I don’t necessarily think that the Bush administration bungled the war…they bungled the nation building. As for the war, as stated, we shouldn’t have been there in the first place since there was no Al-Qa’ida In Iraq at that point. It’s unfortunate that we continue to give the government, especially the executive branch, carte blanche with regard to foreign policy. It doesn’t seem to matter whether it’s Carter or Reagan in Central America or Iran or Lebanon, Clinton or GWB hunting Bin Laden, or Kennedy, Johnson or Nixon in Southeast Asia. U.S. efforts have been abject failures. Until we decide that freedom and human rights matter more than economic concerns and power politics, our foreign policy will continue to dig much bigger holes than it fills.

Traveler says:

How can we not think that the war in Iraq was not a disaster? The only success out of that operation was to remove Saddam from power (and that could be argued as a failure considering the current state of affairs). No weapons of mass destruction were ever found (which was the main argument for entering into this quagmire in the first place). The oil production that was to fund the coalition forces and help rebuild the country is utterly useless due to sectarian and terrorist sabotage to the pipelines and wells.

The careless and ill-planned occupation left a power vacuum that was quickly exploited by the same forces we claim to be fighting against. We have created a much more dangerous situation in Iraq than existed there previously. If the Iraqi government representatives manage to survive their drive to work, they manage to not get much constructive accomplished other than accuse everyone else of corruption.

Dave is right on in citing that the US has lost focus on the “war on terror.” As I recall we were not going to rest until bin Laden was pushing up daisies, yet the vast majority of our military strength is bogged down in a hopeles conflict.

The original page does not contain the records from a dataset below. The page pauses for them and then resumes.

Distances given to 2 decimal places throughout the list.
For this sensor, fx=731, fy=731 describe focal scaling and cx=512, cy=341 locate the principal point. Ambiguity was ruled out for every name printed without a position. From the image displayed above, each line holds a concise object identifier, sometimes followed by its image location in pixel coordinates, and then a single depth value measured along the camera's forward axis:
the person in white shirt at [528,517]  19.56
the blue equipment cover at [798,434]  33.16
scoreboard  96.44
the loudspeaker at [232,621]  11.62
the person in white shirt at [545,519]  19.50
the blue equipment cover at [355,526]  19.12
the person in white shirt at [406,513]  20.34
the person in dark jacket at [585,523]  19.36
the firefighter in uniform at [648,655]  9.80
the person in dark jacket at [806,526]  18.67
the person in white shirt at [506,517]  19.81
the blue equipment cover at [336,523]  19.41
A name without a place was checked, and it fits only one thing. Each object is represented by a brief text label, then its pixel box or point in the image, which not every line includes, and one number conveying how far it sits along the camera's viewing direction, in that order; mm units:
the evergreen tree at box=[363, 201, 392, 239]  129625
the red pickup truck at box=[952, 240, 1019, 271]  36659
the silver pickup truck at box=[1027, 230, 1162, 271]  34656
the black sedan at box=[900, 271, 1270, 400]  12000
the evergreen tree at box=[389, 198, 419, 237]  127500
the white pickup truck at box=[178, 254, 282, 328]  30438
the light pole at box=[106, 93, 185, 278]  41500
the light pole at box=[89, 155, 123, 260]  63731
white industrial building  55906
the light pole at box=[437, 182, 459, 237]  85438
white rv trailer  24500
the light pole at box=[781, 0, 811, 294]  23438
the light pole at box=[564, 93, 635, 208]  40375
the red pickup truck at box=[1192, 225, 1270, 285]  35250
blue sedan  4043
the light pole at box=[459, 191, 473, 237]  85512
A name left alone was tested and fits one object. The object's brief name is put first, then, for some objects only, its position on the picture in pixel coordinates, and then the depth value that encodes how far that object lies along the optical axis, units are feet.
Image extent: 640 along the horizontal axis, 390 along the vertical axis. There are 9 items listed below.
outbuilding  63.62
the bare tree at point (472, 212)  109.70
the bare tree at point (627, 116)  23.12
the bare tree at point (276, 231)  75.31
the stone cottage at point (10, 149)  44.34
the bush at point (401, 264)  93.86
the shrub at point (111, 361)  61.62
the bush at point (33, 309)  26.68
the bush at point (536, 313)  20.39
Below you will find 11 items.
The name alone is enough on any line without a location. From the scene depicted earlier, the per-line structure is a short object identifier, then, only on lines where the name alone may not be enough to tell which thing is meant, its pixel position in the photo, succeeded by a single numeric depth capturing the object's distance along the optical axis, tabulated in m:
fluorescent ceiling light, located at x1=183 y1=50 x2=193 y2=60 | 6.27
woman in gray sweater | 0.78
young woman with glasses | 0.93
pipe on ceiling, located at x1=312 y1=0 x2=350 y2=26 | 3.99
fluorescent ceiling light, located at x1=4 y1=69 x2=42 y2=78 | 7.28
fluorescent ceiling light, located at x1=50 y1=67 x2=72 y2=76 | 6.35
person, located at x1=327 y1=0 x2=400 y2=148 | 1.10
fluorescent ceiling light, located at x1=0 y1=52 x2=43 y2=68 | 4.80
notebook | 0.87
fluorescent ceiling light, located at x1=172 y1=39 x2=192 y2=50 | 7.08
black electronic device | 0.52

We can’t pull out without leaving the country to the terrorists and we can’t stay because the divides will only deepen.

I’ll believe we are involved in a war on terror when we stop fueling the terrorist ideology and actually begin to fight it.

Mike W. says:


I agree with Dave that it is a disaster there. My argument is that the war (up til Mission accomplished) was an incredible success militarily. Objectives were accomplished with very little collateral damage and little damage to the U.S. military. It was a military success. The nation-building has been an unmitigated disaster. But it was a very bad idea to even be there in the first place. I hope you understand what I am distinguishing.

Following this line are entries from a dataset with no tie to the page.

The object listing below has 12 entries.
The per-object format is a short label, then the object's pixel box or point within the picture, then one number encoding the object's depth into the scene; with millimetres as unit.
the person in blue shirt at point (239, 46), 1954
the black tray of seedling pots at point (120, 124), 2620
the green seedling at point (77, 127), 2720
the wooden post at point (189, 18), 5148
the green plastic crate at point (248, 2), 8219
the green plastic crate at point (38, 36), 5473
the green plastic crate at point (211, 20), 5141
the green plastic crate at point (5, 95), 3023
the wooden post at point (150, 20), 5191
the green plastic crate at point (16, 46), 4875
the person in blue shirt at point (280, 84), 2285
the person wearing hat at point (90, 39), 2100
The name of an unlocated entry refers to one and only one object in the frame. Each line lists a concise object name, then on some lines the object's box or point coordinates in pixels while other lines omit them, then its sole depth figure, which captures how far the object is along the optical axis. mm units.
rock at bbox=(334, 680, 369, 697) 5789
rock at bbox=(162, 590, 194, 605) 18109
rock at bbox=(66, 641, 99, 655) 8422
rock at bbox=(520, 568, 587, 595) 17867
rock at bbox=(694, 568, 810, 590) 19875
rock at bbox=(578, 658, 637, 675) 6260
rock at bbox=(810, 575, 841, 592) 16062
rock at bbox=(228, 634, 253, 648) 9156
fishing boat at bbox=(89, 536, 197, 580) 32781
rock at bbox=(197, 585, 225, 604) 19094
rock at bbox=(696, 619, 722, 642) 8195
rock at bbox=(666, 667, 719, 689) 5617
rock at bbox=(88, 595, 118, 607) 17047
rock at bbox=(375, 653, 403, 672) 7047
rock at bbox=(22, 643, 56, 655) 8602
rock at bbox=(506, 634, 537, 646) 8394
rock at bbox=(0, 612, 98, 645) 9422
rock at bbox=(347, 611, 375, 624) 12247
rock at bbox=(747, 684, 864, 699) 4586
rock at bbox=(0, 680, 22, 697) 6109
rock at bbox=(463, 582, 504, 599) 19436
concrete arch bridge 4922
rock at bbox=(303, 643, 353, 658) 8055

I think that the “war on terror” is a terrible term and should be junked. It doesn’t describe anything real. Wars on ideologies allow the U.S. government to encroach on rights with executive orders and Communist witch hunts etc. In Orwell’s 1984, it didn’t matter who the war was against, as long as there was a war to justify the promotion of jingoism and taking away rights.

The war we should be fighting should be against a specific entity for a specific reason, but that would require to many questions be answered.

Centrist says:

Yesterday, Bush made a big speech explaining, in very patronizing tones in my opinion, the relationship between al-Qaeda in Iraq (AQI) and al-Qaeda core, as headed by Bin Laden and safely tucked away in Pakistan. What he failed to address (and disunderstands) in my opinion is the relationship between the U.S. invasion and occupation of Iraq and the growth, recruitment, training, and exposure of AQI.

If the U.S. hadn’t let itself be beguiled into a war in Iraq, AQI would not have the devil it’s using (infidel occupation) to drive fence-sitters into their camp. Also, it would not have the fertile recruiting grounds it finds in the quagmire that is Iraq, or the on-the-job training fields it finds in a battle against occupying forces and Shiites.

Although the invasion of Iraq by U.S. forces did not create bad men like Abu Mussab al-Zarqawi, it did create the breeding grounds for a viable AQI . The fact that Bush disunderstands this for political reasons shows his extreme hubris, foolishness, and condescension toward the intelligence of the American people.